Friday, February 11, 2011

Actions Speak Louder than One 12-Year-Old Vote

In a radio ad Representative Jeff Stone says that he voted against a piece of legislation related to pension benefits for state employees (including legislators). Today he says that he voted against the legislation in 1999 because it added too much to state employee's pension benefits. Stone did cast that vote but I don't think that one vote in all of his years in the legislature is enough to hang his hat on today. I think that his actions/inaction through all of these years speak much louder than that single vote in 1999.

For example, if Stone was so upset at the time about the pension benefits contained in the 1999 legislation then why didn't he waive those same benefits for himself? In their unusually literal take on Stone's claim, PolitiFact verifies that he did no such thing. They report that "he has not attempted to waive the benefits for himself". He didn't attempt to waive them after the legislation passed and he hasn't waived them in all the years since that time. I'm sorry but that fact puts his 1999 vote in some much needed context.

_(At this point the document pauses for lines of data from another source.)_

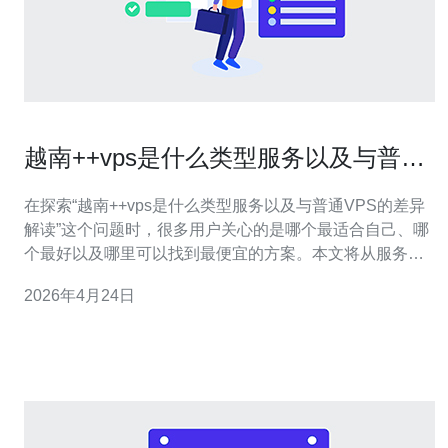
越南++vps是什么类型服务以及与普通
VPS的差异解读
在探索“越南++vps是什么类型服务以及与普通VPS的差异
解读”这个问题时，很多用户关心的是哪个最适合自己、哪
个最好以及哪里可以找到最便宜的方案。本文将从服务类
型、网络特性、性能、管理、价格与适用场景等维度对越
2026年4月24日
南++vps进行详尽评测，并与常见的普通VPS进行对比，
帮助你判断是选择性价比最高、性能最佳还是最便宜的方
案。 什么是越南++vps（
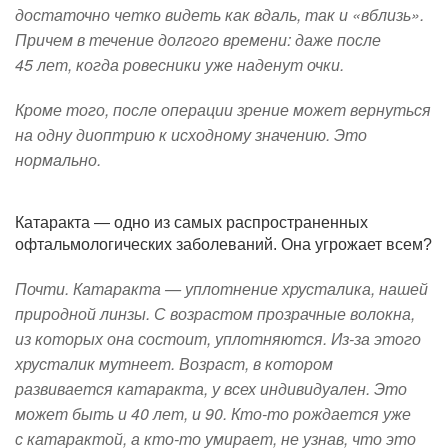
достаточно четко видеть как вдаль, так и «вблизь».
Причем в течение долгого времени: даже после
45 лет, когда ровесники уже наденут очки.
Кроме того, после операции зрение может вернуться
на одну диоптрию к исходному значению. Это
нормально.
Катаракта — одно из самых распространенных
офтальмологических заболеваний. Она угрожает всем?
Почти. Катаракта — уплотнение хрусталика, нашей
природной линзы. С возрастом прозрачные волокна,
из которых она состоит, уплотняются. Из-за этого
хрусталик мутнеет. Возраст, в котором
развивается катаракта, у всех индивидуален. Это
может быть и 40 лет, и 90. Кто-то рождается уже
с катарактой, а кто-то умирает, не узнав, что это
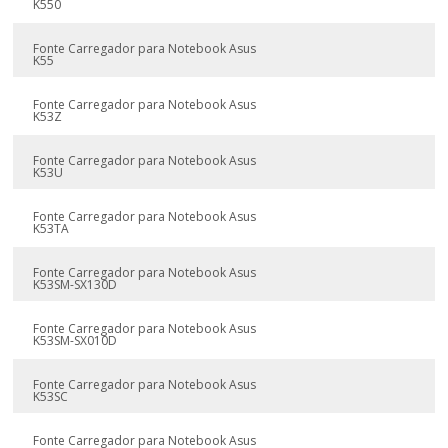
K550
Fonte Carregador para Notebook Asus
K55
Fonte Carregador para Notebook Asus
K53Z
Fonte Carregador para Notebook Asus
K53U
Fonte Carregador para Notebook Asus
K53TA
Fonte Carregador para Notebook Asus
K53SM-SX130D
Fonte Carregador para Notebook Asus
K53SM-SX010D
Fonte Carregador para Notebook Asus
K53SC
Fonte Carregador para Notebook Asus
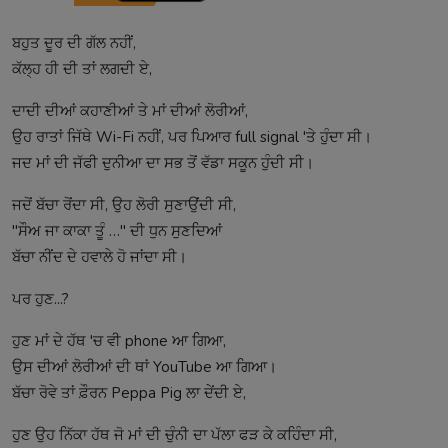
ਬਹੁਤ ਦੂਰ ਦੀ ਗੱਲ ਨਹੀਂ,
ਕੱਲ੍ਹ ਹੀ ਦੀ ਤਾਂ ਲਗਦੀ ਏ,
ਦਾਦੀ ਦੀਆਂ ਕਹਾਣੀਆਂ ਤੇ ਮਾਂ ਦੀਆਂ ਲੋਰੀਆਂ,
ਉਹ ਰਾਤਾਂ ਜਿੱਥੇ Wi-Fi ਨਹੀਂ, ਪਰ ਪਿਆਰ full signal 'ਤੇ ਹੁੰਦਾ ਸੀ।
ਜਦ ਮਾਂ ਦੀ ਜੱਫੀ ਦੁਨੀਆ ਦਾ ਸਭ ਤੋਂ ਵੱਡਾ ਸਕੂਨ ਹੁੰਦੀ ਸੀ।
ਜਦੋਂ ਬੱਚਾ ਰੋਂਦਾ ਸੀ, ਉਹ ਲੋਰੀ ਸੁਣਾਉਂਦੀ ਸੀ,
"ਸੌਅ ਜਾ ਕਾਕਾ ਤੂੰ …" ਦੀ ਧੁਨ ਸੁਣਦਿਆਂ
ਬੱਚਾ ਨੀਂਦ ਦੇ ਹਵਾਲੇ ਹੋ ਜਾਂਦਾ ਸੀ।
ਪਰ ਹੁਣ...?
ਹੁਣ ਮਾਂ ਦੇ ਹੱਥ 'ਚ ਵੀ phone ਆ ਗਿਆ,
ਉਸ ਦੀਆਂ ਲੋਰੀਆਂ ਦੀ ਥਾਂ YouTube ਆ ਗਿਆ।
ਬੱਚਾ ਰੋਵੇ ਤਾਂ ਫ਼ੌਰਨ Peppa Pig ਲਾ ਦੇਂਦੀ ਏ,
ਹੁਣ ਉਹ ਨਿੱਕਾ ਹੱਥ ਜੋ ਮਾਂ ਦੀ ਚੁੰਨੀ ਦਾ ਪੱਲਾ ਫੜ ਕੇ ਕਹਿੰਦਾ ਸੀ,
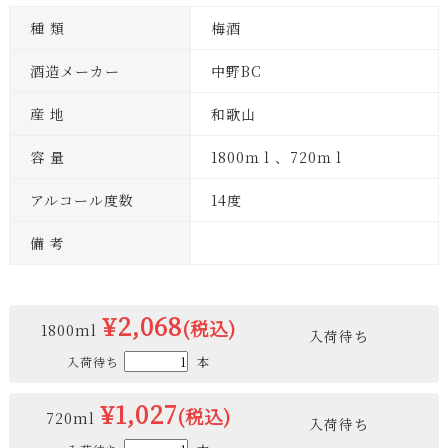
種 類
梅酒
酒造メーカー
中野BC
産 地
和歌山
容 量
1800ｍｌ、720ｍｌ
アルコール度数
14度
備 考
¥2,068
(税込)
1800ml
入荷待ち
入荷待ち
本
¥1,027
(税込)
720ml
入荷待ち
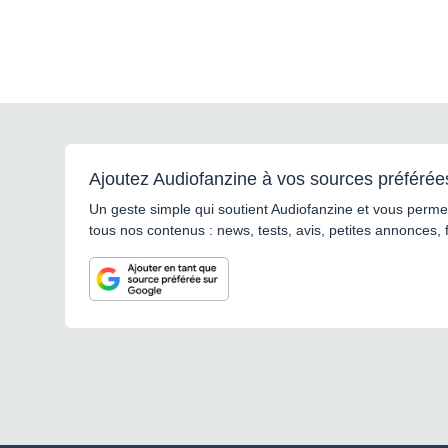
Ajoutez Audiofanzine à vos sources préférée
Un geste simple qui soutient Audiofanzine et vous permet
tous nos contenus : news, tests, avis, petites annonces, 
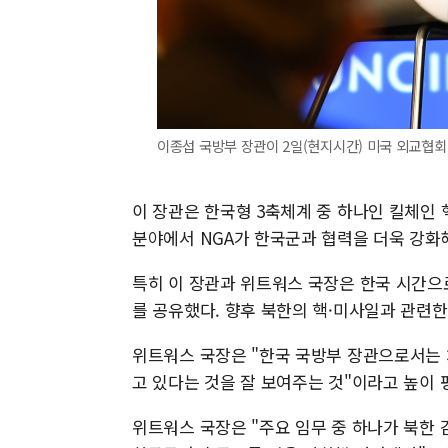
이종섭 국방부 장관이 2일(현지시간) 미국 외교협회(
이 장관은 한국형 3축체계 중 하나인 킬체인
분야에서 NGA가 한국군과 협력을 더욱 강화
특히 이 장관과 위트워스 국장은 한국 시간으
를 공유했다. 향후 북한의 핵·미사일과 관련한
위트워스 국장은 "한국 국방부 장관으로서는 
고 있다는 것을 잘 보여주는 것"이라고 높이 
위트워스 국장은 "주요 임무 중 하나가 북한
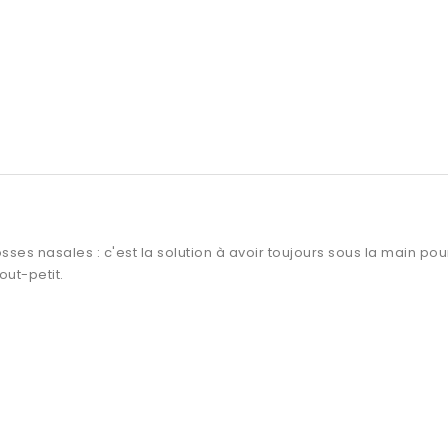
es nasales : c'est la solution à avoir toujours sous la main pour 
out-petit.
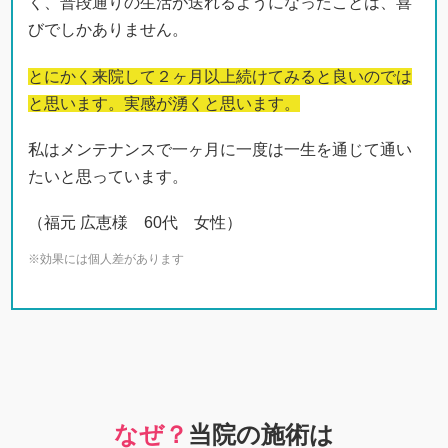
私はメンテナンスで一ヶ月に一度は一生を通じて通い
たいと思っています。
（福元 広恵様 60代 女性）
※効果には個人差があります
なぜ？
当院の施術は
こんなにも
股関節痛が
改善
されるのか？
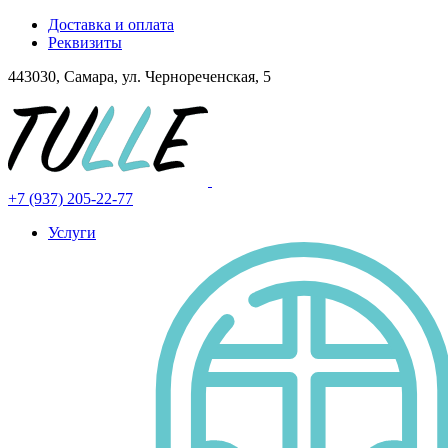
Доставка и оплата
Реквизиты
443030, Самара, ул. Чернореченская, 5
+7 (937) 205-22-77
Услуги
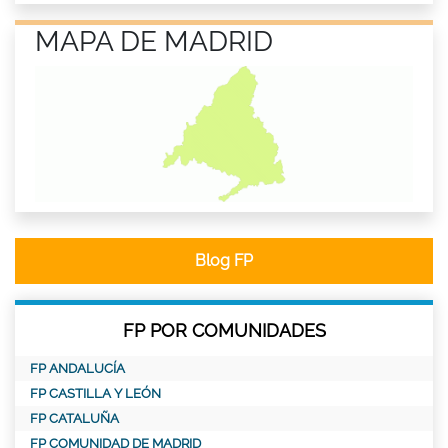
MAPA DE MADRID
Blog FP
FP POR COMUNIDADES
FP ANDALUCÍA
FP CASTILLA Y LEÓN
FP CATALUÑA
FP COMUNIDAD DE MADRID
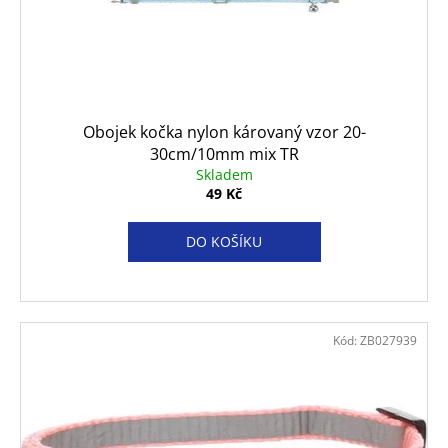
Obojek kočka nylon károvaný vzor 20-
30cm/10mm mix TR
Skladem
49 Kč
DO KOŠÍKU
Kód:
ZB027939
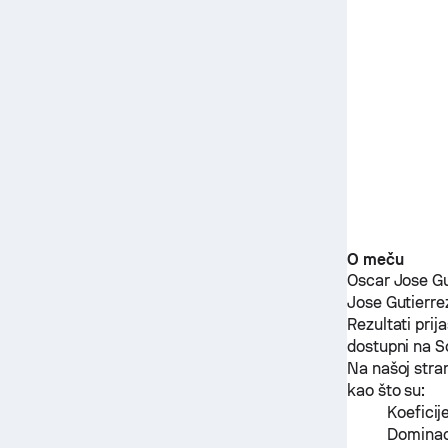
O meču
Oscar Jose Gu
Jose Gutierre
Rezultati pri
dostupni na S
Na našoj stra
kao što su:
Koeficij
Dominaci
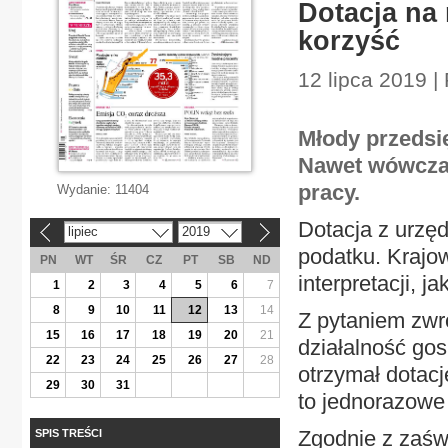
Dotacja na
korzyść
12 lipca 2019 
Młody przedsię
Nawet wówczas
pracy.
Wydanie:
11404
Dotacja z urzęd
lipiec
2019
«
»
podatku. Krajo
PN
WT
ŚR
CZ
PT
SB
ND
interpretacji, j
1
2
3
4
5
6
7
8
9
10
11
12
13
14
Z pytaniem zwró
15
16
17
18
19
20
21
działalność gos
22
23
24
25
26
27
28
otrzymał dotacj
29
30
31
to jednorazowe
Zgodnie z zaśw
SPIS TREŚCI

Aside from him not waiving those pension benefits for himself, what does the rest of his legislative record tell us? If he was so concerned about this issue, why does he have to reach all the way back to a 1999 vote? If he is so fervent about this subject then where are his legislative efforts to change those benefits? Has he introduced legislation to repeal any of the benefits since that 1999 vote? He has been in the state legislature for over a decade and most of that time his party has been in control of the Assembly (and sometimes the entire legislature). So where is his legislation to repeal the benefits that he voted against in 1999 but has been so happily willing to collect for himself?

Jeff Stone may try to appeal to that single vote, but I think that his action/inaction on the subject for the last 12 years speak much louder than one isolated vote that he took in 1999.